PSM decided to relocate from Roswell, N.M., in 2012 because a lack of air travel, financial resources and talent in the mostly rural surrounding area. Oklahoma City's business-friendly atmosphere and low cost of living also helped the company choose, Smith said.
“We visited both Dallas and Oklahoma City and it wasn't difficult to choose Oklahoma,” he said.
PSM saw its revenue increase by more than 118 percent and earnings per share grew 77 percent in fiscal year 2013 over the previous year.
While the company clears about $50 million in mortgages each month, it is poised to double in size over the next few years as it works to build a national lending platform, Smith said.
PrimeSource operates more than 20 branches scattered mostly across the West and Midwest.
The company recently partnered with Oklahoma State Bank to provide mortgage brokerage services for the bank.
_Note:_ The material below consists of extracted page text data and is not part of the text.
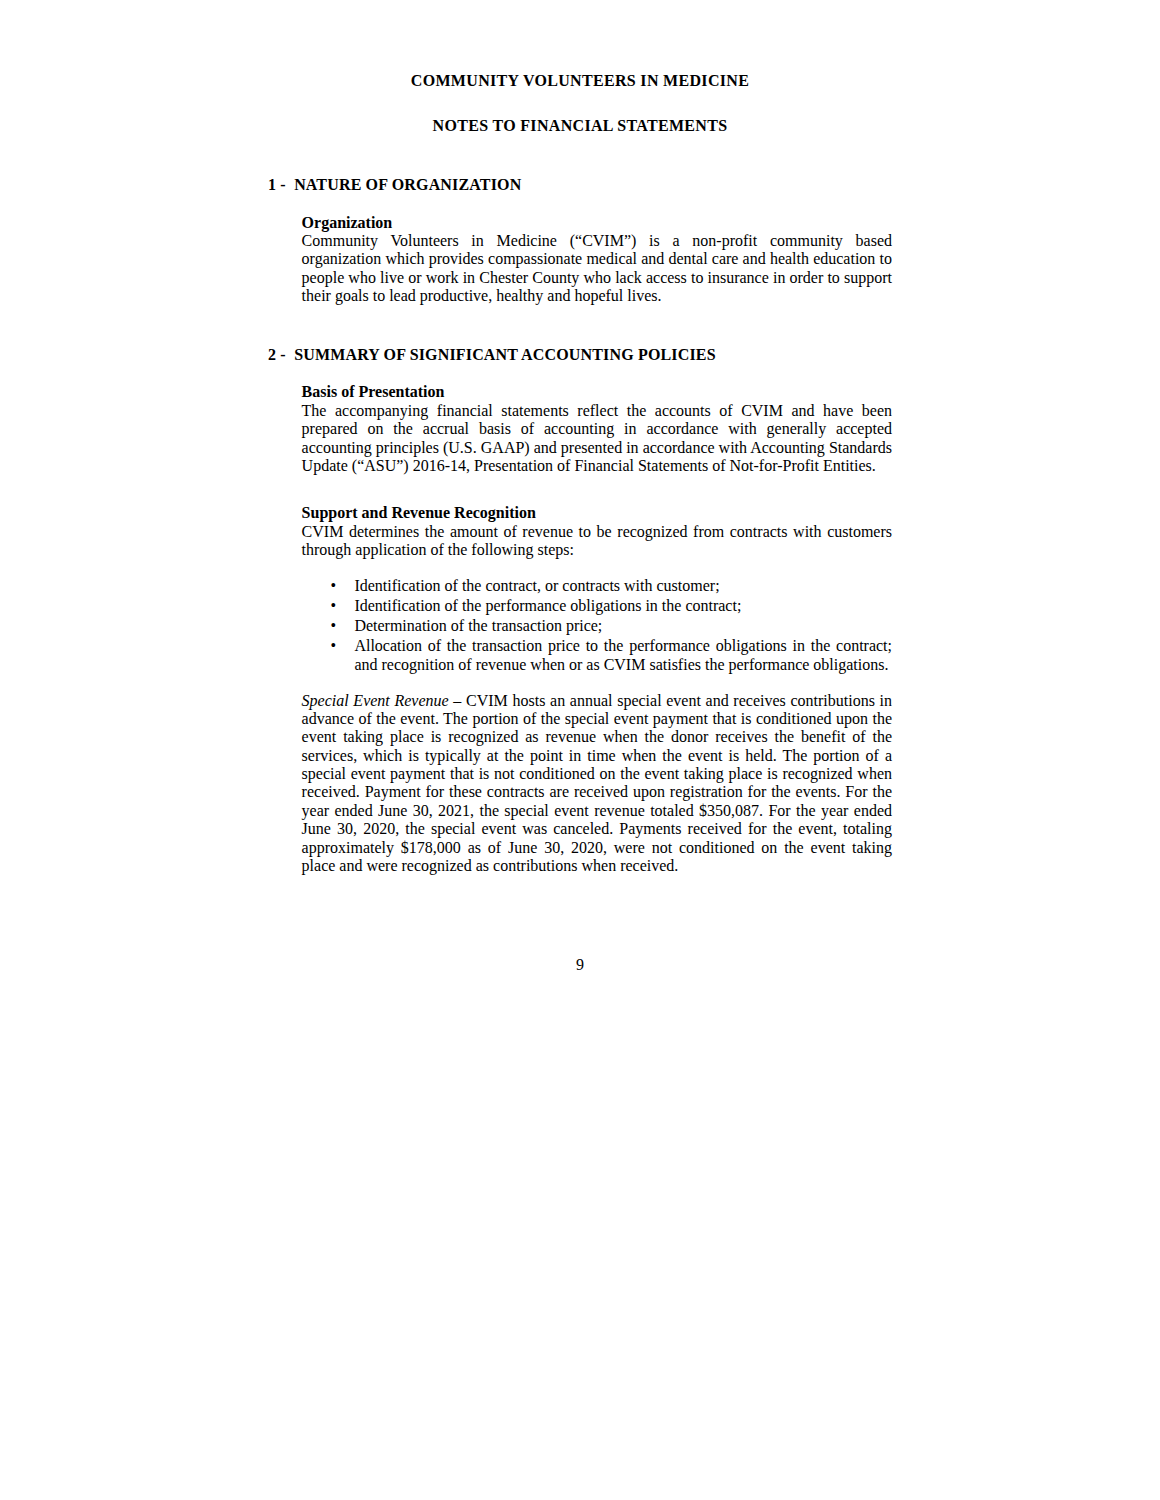COMMUNITY VOLUNTEERS IN MEDICINE
NOTES TO FINANCIAL STATEMENTS
1 - NATURE OF ORGANIZATION
Organization
Community Volunteers in Medicine (“CVIM”) is a non-profit community based organization which provides compassionate medical and dental care and health education to people who live or work in Chester County who lack access to insurance in order to support their goals to lead productive, healthy and hopeful lives.
2 - SUMMARY OF SIGNIFICANT ACCOUNTING POLICIES
Basis of Presentation
The accompanying financial statements reflect the accounts of CVIM and have been prepared on the accrual basis of accounting in accordance with generally accepted accounting principles (U.S. GAAP) and presented in accordance with Accounting Standards Update (“ASU”) 2016-14, Presentation of Financial Statements of Not-for-Profit Entities.
Support and Revenue Recognition
CVIM determines the amount of revenue to be recognized from contracts with customers through application of the following steps:
Identification of the contract, or contracts with customer;
Identification of the performance obligations in the contract;
Determination of the transaction price;
Allocation of the transaction price to the performance obligations in the contract; and recognition of revenue when or as CVIM satisfies the performance obligations.
Special Event Revenue – CVIM hosts an annual special event and receives contributions in advance of the event. The portion of the special event payment that is conditioned upon the event taking place is recognized as revenue when the donor receives the benefit of the services, which is typically at the point in time when the event is held. The portion of a special event payment that is not conditioned on the event taking place is recognized when received. Payment for these contracts are received upon registration for the events. For the year ended June 30, 2021, the special event revenue totaled $350,087. For the year ended June 30, 2020, the special event was canceled. Payments received for the event, totaling approximately $178,000 as of June 30, 2020, were not conditioned on the event taking place and were recognized as contributions when received.
9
Joining with community banks is a new line of business for PrimeSource, but an area where Smith believes there is room to grow.
With all of the new regulations from the Dodd-Frank Act that are being implemented through the federal Consumer Financial Protection Bureau, many small community banks have decided to stop doing mortgage lending, giving PrimeSource an opportunity to expand, Smith said.
PrimeSource also is in the process of opening a retail branch at 900 36th Ave. NW in Norman.
Oklahoma's worst performing over-the-counter company for the year, Oklahoma City-based Graymark Healthcare, Inc., also hopes to eventually move back onto a major exchange next year after its reverse merger with Foundation Surgery Affiliates.
Graymark had a rocky year — its stock was removed from Nasdaq in November 2012 for failing to meet minimum stock price requirements. The company saw its revenues decrease by 22 percent from 2012 to 2013. Earnings per share dropped more than 78 percent.
The reverse merger allows Foundation, which operates and develops surgical centers and hospitals, to become a public company without the expense of an IPO.
“We're very excited about this merger because it brings the necessary revenue and earnings to Graymark to properly scale the company,” Graymark CEO Stanton Nelson said in a recent conference call. “We plan to focus on surgery and other ancillary opportunities such as imaging, oncology and sleep diagnostics — expanding our scope will allow us to have a fully integrated health care system.”
As a public company, newly merged Graymark will be able to raise the capital necessary to acquire and develop more surgical centers and hospitals, said Tom Michaud, founder of Foundation and chairman for the new Graymark.
“Being a public company, we now have new options to grow the company,” Michaud said during the conference call.